■ **Aim of the exercise**
If a line appears in the data below, it must appear in your answer exactly as given.

■ **Extracted material**
--- --- ---

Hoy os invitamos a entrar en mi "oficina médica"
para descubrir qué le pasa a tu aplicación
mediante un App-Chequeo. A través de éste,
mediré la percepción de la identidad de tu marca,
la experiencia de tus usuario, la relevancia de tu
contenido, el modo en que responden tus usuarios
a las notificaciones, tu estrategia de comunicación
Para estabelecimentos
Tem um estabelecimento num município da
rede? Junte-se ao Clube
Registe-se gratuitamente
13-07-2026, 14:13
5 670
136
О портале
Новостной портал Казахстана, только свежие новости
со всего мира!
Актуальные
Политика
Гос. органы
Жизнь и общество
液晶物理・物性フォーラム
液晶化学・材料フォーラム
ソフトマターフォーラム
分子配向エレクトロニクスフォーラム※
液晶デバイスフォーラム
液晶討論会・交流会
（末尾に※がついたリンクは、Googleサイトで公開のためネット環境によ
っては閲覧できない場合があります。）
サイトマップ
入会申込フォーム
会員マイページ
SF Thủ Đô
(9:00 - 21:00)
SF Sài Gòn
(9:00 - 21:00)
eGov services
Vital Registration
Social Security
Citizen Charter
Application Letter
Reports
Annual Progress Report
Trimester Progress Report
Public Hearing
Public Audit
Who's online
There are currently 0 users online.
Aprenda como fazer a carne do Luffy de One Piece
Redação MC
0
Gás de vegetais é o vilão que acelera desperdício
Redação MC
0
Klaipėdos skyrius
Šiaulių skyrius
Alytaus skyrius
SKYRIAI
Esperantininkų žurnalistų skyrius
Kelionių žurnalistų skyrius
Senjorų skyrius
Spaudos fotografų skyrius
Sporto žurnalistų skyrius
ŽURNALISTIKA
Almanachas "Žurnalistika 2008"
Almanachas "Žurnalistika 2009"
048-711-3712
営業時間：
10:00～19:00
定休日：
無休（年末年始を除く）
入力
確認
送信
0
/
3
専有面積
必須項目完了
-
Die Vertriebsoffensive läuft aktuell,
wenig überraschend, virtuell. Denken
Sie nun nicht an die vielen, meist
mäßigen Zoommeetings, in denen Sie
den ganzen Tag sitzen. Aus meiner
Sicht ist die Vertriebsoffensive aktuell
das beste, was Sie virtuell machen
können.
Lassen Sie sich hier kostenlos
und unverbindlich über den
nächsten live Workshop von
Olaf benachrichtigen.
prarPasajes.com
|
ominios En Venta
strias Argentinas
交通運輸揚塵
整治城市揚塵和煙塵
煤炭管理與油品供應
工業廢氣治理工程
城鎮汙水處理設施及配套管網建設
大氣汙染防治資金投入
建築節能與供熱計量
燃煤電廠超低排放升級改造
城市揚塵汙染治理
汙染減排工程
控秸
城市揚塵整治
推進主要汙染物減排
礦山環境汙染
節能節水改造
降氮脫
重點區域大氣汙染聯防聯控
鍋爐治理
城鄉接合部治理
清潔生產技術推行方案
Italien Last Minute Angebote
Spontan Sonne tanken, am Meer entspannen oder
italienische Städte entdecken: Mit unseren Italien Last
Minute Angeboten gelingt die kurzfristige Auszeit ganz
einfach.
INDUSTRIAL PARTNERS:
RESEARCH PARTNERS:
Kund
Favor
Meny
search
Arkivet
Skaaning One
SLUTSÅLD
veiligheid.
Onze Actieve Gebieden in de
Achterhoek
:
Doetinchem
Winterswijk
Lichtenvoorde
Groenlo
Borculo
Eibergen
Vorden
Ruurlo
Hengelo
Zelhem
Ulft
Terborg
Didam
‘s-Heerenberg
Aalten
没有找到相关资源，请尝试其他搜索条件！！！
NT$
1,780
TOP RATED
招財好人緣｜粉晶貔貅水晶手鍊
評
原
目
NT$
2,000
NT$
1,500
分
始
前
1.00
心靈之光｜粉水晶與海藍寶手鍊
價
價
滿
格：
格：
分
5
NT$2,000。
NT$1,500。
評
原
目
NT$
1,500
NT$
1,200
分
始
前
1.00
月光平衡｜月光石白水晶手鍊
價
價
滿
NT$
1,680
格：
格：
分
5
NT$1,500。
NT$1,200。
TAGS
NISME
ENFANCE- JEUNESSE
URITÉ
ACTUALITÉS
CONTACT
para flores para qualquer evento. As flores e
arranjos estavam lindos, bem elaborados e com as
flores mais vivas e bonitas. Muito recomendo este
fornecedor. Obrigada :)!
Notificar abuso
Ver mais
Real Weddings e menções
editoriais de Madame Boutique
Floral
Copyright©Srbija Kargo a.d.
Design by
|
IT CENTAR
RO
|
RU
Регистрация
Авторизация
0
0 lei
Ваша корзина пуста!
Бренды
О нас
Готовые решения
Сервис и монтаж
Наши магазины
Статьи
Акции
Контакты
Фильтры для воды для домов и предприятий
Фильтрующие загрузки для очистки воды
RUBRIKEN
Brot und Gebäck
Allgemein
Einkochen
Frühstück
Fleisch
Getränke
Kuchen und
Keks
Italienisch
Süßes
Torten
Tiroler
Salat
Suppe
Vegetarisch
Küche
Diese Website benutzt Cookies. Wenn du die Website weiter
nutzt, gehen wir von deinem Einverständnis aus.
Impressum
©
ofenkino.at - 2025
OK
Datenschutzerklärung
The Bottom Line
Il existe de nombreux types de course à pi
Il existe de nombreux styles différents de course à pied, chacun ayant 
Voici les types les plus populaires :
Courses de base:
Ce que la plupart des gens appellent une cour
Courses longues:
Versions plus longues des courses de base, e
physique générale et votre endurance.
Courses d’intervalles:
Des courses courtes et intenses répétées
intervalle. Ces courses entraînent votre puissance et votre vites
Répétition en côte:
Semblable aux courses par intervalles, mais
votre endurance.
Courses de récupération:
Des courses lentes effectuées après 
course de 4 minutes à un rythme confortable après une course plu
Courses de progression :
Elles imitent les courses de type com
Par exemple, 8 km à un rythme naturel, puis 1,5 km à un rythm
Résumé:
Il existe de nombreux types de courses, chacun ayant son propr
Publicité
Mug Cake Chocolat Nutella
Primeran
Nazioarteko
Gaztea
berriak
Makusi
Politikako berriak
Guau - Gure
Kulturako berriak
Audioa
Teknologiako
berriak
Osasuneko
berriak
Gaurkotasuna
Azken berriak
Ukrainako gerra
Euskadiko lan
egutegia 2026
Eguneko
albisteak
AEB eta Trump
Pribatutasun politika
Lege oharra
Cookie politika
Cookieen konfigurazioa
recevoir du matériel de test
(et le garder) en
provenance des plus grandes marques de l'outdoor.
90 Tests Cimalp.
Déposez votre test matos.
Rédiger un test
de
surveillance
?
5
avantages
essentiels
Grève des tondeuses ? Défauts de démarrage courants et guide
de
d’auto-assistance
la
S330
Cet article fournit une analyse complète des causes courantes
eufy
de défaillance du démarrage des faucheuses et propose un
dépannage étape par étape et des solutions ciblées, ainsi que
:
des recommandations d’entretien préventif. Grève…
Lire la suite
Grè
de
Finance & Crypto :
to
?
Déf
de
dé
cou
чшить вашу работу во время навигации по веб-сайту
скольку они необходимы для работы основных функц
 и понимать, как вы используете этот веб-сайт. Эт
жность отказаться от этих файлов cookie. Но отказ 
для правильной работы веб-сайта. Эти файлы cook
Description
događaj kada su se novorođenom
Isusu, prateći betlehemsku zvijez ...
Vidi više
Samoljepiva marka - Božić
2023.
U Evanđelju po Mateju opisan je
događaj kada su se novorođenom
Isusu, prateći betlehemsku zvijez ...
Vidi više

--- --- ---

■ **The answer**
Hoy os invitamos a entrar en mi "oficina médica"
para descubrir qué le pasa a tu aplicación
mediante un App-Chequeo. A través de éste,
mediré la percepción de la identidad de tu marca,
la experiencia de tus usuario, la relevancia de tu
contenido, el modo en que responden tus usuarios
a las notificaciones, tu estrategia de comunicación
Para estabelecimentos
Tem um estabelecimento num município da
rede? Junte-se ao Clube
Registe-se gratuitamente
13-07-2026, 14:13
5 670
136
О портале
Новостной портал Казахстана, только свежие новости
со всего мира!
Актуальные
Политика
Гос. органы
Жизнь и общество
液晶物理・物性フォーラム
液晶化学・材料フォーラム
ソフトマターフォーラム
分子配向エレクトロニクスフォーラム※
液晶デバイスフォーラム
液晶討論会・交流会
（末尾に※がついたリンクは、Googleサイトで公開のためネット環境によ
っては閲覧できない場合があります。）
サイトマップ
入会申込フォーム
会員マイページ
SF Thủ Đô
(9:00 - 21:00)
SF Sài Gòn
(9:00 - 21:00)
eGov services
Vital Registration
Social Security
Citizen Charter
Application Letter
Reports
Annual Progress Report
Trimester Progress Report
Public Hearing
Public Audit
Who's online
There are currently 0 users online.
Aprenda como fazer a carne do Luffy de One Piece
Redação MC
0
Gás de vegetais é o vilão que acelera desperdício
Redação MC
0
Klaipėdos skyrius
Šiaulių skyrius
Alytaus skyrius
SKYRIAI
Esperantininkų žurnalistų skyrius
Kelionių žurnalistų skyrius
Senjorų skyrius
Spaudos fotografų skyrius
Sporto žurnalistų skyrius
ŽURNALISTIKA
Almanachas "Žurnalistika 2008"
Almanachas "Žurnalistika 2009"
048-711-3712
営業時間：
10:00～19:00
定休日：
無休（年末年始を除く）
入力
確認
送信
0
/
3
専有面積
必須項目完了
-
Die Vertriebsoffensive läuft aktuell,
wenig überraschend, virtuell. Denken
Sie nun nicht an die vielen, meist
mäßigen Zoommeetings, in denen Sie
den ganzen Tag sitzen. Aus meiner
Sicht ist die Vertriebsoffensive aktuell
das beste, was Sie virtuell machen
können.
Lassen Sie sich hier kostenlos
und unverbindlich über den
nächsten live Workshop von
Olaf benachrichtigen.
prarPasajes.com
|
ominios En Venta
strias Argentinas
交通運輸揚塵
整治城市揚塵和煙塵
煤炭管理與油品供應
工業廢氣治理工程
城鎮汙水處理設施及配套管網建設
大氣汙染防治資金投入
建築節能與供熱計量
燃煤電廠超低排放升級改造
城市揚塵汙染治理
汙染減排工程
控秸
城市揚塵整治
推進主要汙染物減排
礦山環境汙染
節能節水改造
降氮脫
重點區域大氣汙染聯防聯控
鍋爐治理
城鄉接合部治理
清潔生產技術推行方案
Italien Last Minute Angebote
Spontan Sonne tanken, am Meer entspannen oder
italienische Städte entdecken: Mit unseren Italien Last
Minute Angeboten gelingt die kurzfristige Auszeit ganz
einfach.
INDUSTRIAL PARTNERS:
RESEARCH PARTNERS:
Kund
Favor
Meny
search
Arkivet
Skaaning One
SLUTSÅLD
veiligheid.
Onze Actieve Gebieden in de
Achterhoek
:
Doetinchem
Winterswijk
Lichtenvoorde
Groenlo
Borculo
Eibergen
Vorden
Ruurlo
Hengelo
Zelhem
Ulft
Terborg
Didam
‘s-Heerenberg
Aalten
没有找到相关资源，请尝试其他搜索条件！！！
NT$
1,780
TOP RATED
招財好人緣｜粉晶貔貅水晶手鍊
評
原
目
NT$
2,000
NT$
1,500
分
始
前
1.00
心靈之光｜粉水晶與海藍寶手鍊
價
價
滿
格：
格：
分
5
NT$2,000。
NT$1,500。
評
原
目
NT$
1,500
NT$
1,200
分
始
前
1.00
月光平衡｜月光石白水晶手鍊
價
價
滿
NT$
1,680
格：
格：
分
5
NT$1,500。
NT$1,200。
TAGS
NISME
ENFANCE- JEUNESSE
URITÉ
ACTUALITÉS
CONTACT
para flores para qualquer evento. As flores e
arranjos estavam lindos, bem elaborados e com as
flores mais vivas e bonitas. Muito recomendo este
fornecedor. Obrigada :)!
Notificar abuso
Ver mais
Real Weddings e menções
editoriais de Madame Boutique
Floral
Copyright©Srbija Kargo a.d.
Design by
|
IT CENTAR
RO
|
RU
Регистрация
Авторизация
0
0 lei
Ваша корзина пуста!
Бренды
О нас
Готовые решения
Сервис и монтаж
Наши магазины
Статьи
Акции
Контакты
Фильтры для воды для домов и предприятий
Фильтрующие загрузки для очистки воды
RUBRIKEN
Brot und Gebäck
Allgemein
Einkochen
Frühstück
Fleisch
Getränke
Kuchen und
Keks
Italienisch
Süßes
Torten
Tiroler
Salat
Suppe
Vegetarisch
Küche
Diese Website benutzt Cookies. Wenn du die Website weiter
nutzt, gehen wir von deinem Einverständnis aus.
Impressum
©
ofenkino.at - 2025
OK
Datenschutzerklärung
The Bottom Line
Il existe de nombreux types de course à pi
Il existe de nombreux styles différents de course à pied, chacun ayant 
Voici les types les plus populaires :
Courses de base:
Ce que la plupart des gens appellent une cour
Courses longues:
Versions plus longues des courses de base, e
physique générale et votre endurance.
Courses d’intervalles:
Des courses courtes et intenses répétées
intervalle. Ces courses entraînent votre puissance et votre vites
Répétition en côte:
Semblable aux courses par intervalles, mais
votre endurance.
Courses de récupération:
Des courses lentes effectuées après 
course de 4 minutes à un rythme confortable après une course plu
Courses de progression :
Elles imitent les courses de type com
Par exemple, 8 km à un rythme naturel, puis 1,5 km à un rythm
Résumé:
Il existe de nombreux types de courses, chacun ayant son propr
Publicité
Mug Cake Chocolat Nutella
Primeran
Nazioarteko
Gaztea
berriak
Makusi
Politikako berriak
Guau - Gure
Kulturako berriak
Audioa
Teknologiako
berriak
Osasuneko
berriak
Gaurkotasuna
Azken berriak
Ukrainako gerra
Euskadiko lan
egutegia 2026
Eguneko
albisteak
AEB eta Trump
Pribatutasun politika
Lege oharra
Cookie politika
Cookieen konfigurazioa
recevoir du matériel de test
(et le garder) en
provenance des plus grandes marques de l'outdoor.
90 Tests Cimalp.
Déposez votre test matos.
Rédiger un test
de
surveillance
?
5
avantages
essentiels
Grève des tondeuses ? Défauts de démarrage courants et guide
de
d’auto-assistance
la
S330
Cet article fournit une analyse complète des causes courantes
eufy
de défaillance du démarrage des faucheuses et propose un
dépannage étape par étape et des solutions ciblées, ainsi que
:
des recommandations d’entretien préventif. Grève…
Lire la suite
Grè
de
Finance & Crypto :
to
?
Déf
de
dé
cou
чшить вашу работу во время навигации по веб-сайту
скольку они необходимы для работы основных функц
 и понимать, как вы используете этот веб-сайт. Эт
жность отказаться от этих файлов cookie. Но отказ 
для правильной работы веб-сайта. Эти файлы cook
Description
događaj kada su se novorođenom
Isusu, prateći betlehemsku zvijez ...
Vidi više
Samoljepiva marka - Božić
2023.
U Evanđelju po Mateju opisan je
događaj kada su se novorođenom
Isusu, prateći betlehemsku zvijez ...
Vidi više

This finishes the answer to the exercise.